In March, I published Measuring Device with Organs (Triple Canopy), an LP that asks you to become a listening machine, an essay on the universalization of tastes, a life shaped by Led Zeppelin’s “Black Dog.” (Navigate to Triple Canopy’s website to listen to an excerpt and purchase the LP or digital files.) The forty-minute audio work, which ranges from essay to soundscape, bildungsroman to musical composition, begins with a typical “expert listener”—a middle-aged, white audiophile with a passion for classic rock—undergoing a test meant to determine what sound should sound like. Measuring Device with Organs hinges on the recordings used in such tests, conducted by stereo manufacturers and agencies like the International Electrotechnical Commission, reliant on the ability of humans to act like listening machines. As the test proceeds, the expert struggles to train his ears on the frequency response of the audio files, to vanquish the memories evoked by Spanish guitar riffs and snippets of ABBA.

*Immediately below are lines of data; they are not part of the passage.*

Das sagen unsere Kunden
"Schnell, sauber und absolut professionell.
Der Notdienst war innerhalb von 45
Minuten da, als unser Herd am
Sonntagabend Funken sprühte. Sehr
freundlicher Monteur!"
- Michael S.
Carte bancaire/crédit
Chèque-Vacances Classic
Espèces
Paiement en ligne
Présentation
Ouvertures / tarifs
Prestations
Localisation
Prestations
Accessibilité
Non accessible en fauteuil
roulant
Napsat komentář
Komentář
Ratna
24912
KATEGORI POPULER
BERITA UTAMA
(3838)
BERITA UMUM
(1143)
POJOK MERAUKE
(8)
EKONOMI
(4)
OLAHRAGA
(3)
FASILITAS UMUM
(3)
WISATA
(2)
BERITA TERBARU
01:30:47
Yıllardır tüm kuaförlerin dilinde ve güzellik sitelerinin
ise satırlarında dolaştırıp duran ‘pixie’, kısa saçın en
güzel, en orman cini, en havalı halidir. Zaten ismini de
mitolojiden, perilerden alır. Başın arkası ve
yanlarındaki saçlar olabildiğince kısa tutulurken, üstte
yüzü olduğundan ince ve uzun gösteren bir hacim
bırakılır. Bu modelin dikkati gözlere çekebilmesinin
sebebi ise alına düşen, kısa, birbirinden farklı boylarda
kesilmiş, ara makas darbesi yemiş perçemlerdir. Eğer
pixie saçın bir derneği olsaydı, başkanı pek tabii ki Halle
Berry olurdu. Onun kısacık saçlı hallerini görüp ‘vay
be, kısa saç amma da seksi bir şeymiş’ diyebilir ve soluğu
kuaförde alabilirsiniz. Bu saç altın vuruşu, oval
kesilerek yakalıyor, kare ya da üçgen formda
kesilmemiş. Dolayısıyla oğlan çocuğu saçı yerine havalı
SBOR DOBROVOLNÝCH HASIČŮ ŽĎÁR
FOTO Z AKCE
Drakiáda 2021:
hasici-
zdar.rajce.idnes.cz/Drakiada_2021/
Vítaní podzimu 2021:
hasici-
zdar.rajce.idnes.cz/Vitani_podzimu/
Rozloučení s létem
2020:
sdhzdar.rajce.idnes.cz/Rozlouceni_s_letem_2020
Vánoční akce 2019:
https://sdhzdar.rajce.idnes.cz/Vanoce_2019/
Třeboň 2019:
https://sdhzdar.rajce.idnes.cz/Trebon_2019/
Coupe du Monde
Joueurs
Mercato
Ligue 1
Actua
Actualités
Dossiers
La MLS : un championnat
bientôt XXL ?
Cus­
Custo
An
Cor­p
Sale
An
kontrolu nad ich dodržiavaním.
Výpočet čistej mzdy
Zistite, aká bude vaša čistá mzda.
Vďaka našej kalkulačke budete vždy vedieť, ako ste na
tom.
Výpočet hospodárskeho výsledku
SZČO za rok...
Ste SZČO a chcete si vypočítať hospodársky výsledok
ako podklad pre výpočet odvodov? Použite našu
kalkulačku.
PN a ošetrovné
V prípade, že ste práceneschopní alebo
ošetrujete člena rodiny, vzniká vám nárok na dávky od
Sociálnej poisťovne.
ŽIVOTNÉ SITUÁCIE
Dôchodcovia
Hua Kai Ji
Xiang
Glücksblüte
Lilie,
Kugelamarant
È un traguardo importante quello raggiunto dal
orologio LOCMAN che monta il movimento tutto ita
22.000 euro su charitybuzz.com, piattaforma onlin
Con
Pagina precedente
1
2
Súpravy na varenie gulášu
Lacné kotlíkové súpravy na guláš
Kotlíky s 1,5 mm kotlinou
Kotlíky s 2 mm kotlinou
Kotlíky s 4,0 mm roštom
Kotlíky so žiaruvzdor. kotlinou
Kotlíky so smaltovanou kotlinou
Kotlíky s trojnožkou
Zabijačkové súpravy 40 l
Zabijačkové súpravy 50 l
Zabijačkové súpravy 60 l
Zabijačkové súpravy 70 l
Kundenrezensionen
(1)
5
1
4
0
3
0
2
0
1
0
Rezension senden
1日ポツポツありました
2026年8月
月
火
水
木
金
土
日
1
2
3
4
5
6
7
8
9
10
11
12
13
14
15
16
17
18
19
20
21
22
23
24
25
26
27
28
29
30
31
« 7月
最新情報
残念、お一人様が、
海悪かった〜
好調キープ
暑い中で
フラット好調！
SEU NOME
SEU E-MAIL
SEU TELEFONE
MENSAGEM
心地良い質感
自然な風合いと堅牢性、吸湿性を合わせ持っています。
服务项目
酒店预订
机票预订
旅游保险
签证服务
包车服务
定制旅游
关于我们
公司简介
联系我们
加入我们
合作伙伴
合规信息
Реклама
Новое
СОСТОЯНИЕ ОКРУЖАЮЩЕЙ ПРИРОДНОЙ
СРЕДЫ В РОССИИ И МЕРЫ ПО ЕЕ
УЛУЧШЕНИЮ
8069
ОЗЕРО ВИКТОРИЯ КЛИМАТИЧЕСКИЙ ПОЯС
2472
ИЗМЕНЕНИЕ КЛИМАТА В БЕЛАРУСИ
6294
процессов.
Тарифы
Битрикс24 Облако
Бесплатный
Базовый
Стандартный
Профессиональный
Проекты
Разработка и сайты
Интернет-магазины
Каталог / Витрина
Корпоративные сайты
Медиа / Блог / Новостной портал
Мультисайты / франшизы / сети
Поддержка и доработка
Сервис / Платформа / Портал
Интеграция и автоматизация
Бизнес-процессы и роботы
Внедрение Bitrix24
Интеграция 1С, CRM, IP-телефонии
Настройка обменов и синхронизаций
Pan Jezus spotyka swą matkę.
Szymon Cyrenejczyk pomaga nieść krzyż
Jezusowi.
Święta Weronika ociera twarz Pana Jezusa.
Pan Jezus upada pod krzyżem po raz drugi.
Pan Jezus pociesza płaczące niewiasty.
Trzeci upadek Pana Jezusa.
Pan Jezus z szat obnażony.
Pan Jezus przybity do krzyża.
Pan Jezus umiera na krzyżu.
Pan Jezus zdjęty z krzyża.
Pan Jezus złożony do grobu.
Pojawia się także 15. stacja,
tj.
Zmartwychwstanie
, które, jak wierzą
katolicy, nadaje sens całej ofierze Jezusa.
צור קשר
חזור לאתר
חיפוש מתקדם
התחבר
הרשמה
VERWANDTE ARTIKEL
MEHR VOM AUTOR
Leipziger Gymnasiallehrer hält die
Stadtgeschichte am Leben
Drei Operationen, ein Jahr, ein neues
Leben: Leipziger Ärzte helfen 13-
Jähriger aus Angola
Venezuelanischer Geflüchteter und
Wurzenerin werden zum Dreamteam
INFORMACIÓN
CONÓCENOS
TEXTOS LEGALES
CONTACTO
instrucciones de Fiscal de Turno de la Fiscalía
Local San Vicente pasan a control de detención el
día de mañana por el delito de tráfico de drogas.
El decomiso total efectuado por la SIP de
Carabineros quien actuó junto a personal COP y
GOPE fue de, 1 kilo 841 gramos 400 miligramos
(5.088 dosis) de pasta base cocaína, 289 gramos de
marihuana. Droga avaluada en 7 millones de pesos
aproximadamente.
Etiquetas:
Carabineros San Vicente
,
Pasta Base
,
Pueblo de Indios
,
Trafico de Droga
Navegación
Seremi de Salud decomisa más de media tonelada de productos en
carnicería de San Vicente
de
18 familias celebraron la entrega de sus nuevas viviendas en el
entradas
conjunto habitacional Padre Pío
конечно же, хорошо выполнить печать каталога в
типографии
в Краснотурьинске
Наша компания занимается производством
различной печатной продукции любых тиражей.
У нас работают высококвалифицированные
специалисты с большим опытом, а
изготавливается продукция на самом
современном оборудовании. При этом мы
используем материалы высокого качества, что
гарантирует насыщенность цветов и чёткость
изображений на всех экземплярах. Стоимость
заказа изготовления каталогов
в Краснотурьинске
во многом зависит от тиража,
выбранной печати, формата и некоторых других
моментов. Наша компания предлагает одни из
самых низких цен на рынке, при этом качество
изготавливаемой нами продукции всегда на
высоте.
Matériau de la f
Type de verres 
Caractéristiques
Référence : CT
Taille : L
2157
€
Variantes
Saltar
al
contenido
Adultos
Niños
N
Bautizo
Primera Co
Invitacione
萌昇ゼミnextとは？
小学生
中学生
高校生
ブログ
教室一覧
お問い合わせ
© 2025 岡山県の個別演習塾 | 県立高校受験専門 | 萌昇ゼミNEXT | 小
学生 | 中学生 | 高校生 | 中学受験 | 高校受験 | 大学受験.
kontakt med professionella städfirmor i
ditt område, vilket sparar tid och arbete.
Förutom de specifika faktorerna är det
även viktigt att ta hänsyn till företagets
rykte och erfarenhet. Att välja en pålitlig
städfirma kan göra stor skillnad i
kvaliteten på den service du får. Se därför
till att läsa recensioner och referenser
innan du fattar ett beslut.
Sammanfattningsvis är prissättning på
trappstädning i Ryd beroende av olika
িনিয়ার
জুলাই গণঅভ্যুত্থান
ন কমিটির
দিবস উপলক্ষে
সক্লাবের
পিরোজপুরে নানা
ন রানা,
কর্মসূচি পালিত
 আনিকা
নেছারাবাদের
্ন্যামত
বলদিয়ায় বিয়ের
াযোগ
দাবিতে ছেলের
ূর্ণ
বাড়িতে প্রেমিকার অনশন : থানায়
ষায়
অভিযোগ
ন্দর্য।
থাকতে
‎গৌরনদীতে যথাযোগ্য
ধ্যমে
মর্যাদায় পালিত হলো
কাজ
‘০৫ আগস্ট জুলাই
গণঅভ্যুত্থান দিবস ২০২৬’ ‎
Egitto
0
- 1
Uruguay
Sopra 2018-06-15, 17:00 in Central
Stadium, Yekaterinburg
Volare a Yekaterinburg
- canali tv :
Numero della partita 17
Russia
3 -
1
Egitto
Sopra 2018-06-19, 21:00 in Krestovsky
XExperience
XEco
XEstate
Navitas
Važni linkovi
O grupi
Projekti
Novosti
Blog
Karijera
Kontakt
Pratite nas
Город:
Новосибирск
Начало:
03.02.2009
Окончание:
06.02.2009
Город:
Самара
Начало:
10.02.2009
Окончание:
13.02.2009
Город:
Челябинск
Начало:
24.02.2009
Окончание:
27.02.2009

“‘Whose Roads Lead Everywhere to All’: Notes Following a Conversation with Lorraine O’Grady”
In April, I published “‘Whose Roads Lead Everywhere to All’: Notes Following a Conversation with Lorraine O’Grady,” an essay on the myths made by institutions and artists, in Art, an Index to (see also Politics). The book was edited by Carin Kuoni and Amanda Parmer and published by the Vera List Center for Art and Politics, where I was a fellow from 2013 until 2015, on the occasion of its twenty-fifth anniversary. The essay reflects on—and is meant to continue, for readers—a conversation with the artist and critic Lorraine O’Grady, who also was a fellow at the Vera List Center. Below is the entire essay with illustrations, which is not yet available online.
“They, the People”
In the December issue of Art in America, I published “They, the People,” an essay on representations of the people in art and populist movements, and how each responds to the other. The essay covers Hank Williams Jr.’s halftime show, Tomas Rafa’s videos of European nationalists and refugees, Jacques-Louis David and Phrygian caps, Ronald Reagan’s heroics (as assimilated by Steve Bannon and dissected by Pablo Sierra and Pacho Velez’s The Reagan Show), Ferhat Özgür’s take on the imperial vision of Recep Tayyip Erdoğan, the culture of the popular front, Shepard Fairey’s claim to speak for everyone, Ken Loach’s ads for Jeremy Corbyn, and Lawrence Lek’s Sinofuturism. I also dig into recent writing on populism by Jan-Werner Müller, John Judis, Chantal Mouffe, Cas Mudde, et al.
Dear Future Reader (View Contents of Folder)
For the exhibition “Publishing as an Artistic Toolbox: 1989–2017,” on view at Kunsthalle Wien (Vienna) from November 3, 2017, until January 28, 2018, Triple Canopy was commissioned to make Dear Future Reader (View Contents of Folder). The video, shot at New York University’s Fales Library & Special Collections, is a message from an archivist. He explains contemporary publications to the future reader, given the potential that, decades or centuries ago, screen-based devices may have been replaced by biological computers, the English language (or even writing) may have become obsolete, paper may have been superseded by holograms, and alcohol and song may have been banished. Dear Future Reader (View Contents of Folder), which I worked on with C. Spencer Yeh and Jessica Y Lee, is now viewable as a digital project on Triple Canopy’s website.
Residency at Para Site, Hong Kong
In October of 2017 I was an artist/writer in residence at Para Site, the venerable and remarkable independent art institution in Hong Kong. While at Para Site I was thinking about conspiracy theories and how to take them seriously as symptoms of political exclusion and alienation—as well as sources of cohesion for those who participate in their narration and dissemination (and in so doing puncture the view of reality formed by an official consensus or elite opinion). I’ll return for the second part of the residency in the fall of 2018.
“Be a Cutting Machine”
For the third issue of Oberon, which came out in the fall of 2016, I published “Be a Cutting Machine,” a fiction on the cult of instruction. I make use of the language of acting manuals, writing gurus, and self-help guides, and consider the power of those who effectively mobilize that language. Some tangents: what handwriting reveals about the self, Vaslav Nijinsky’s graphomania, the history of writing machines. “Be a Cutting Machine” was written in response to the artist Boru O’Brien O’Connell’s “Reaching for a Soft Structure,” a project that appears in the preceding pages.
“Ask the Stone to Say”
On February 21, 2017, I published a conversation with artist David Horvitz in Triple Canopy about the standardization of time, space, communication, and the rhythms of our bodies. The conversation began in earnest in the summer of 2014 and was conducted via email, text message, telephone, postcard, and word processor, as well as in person. We cover ancient Egyptian astrology and atomic clocks, the auditory landscapes of nineteenth-century villages and the contemporary landscapes offered by geostationary satellites; we ask how to recover forms of experience and interaction that now seem antiquated or implausible.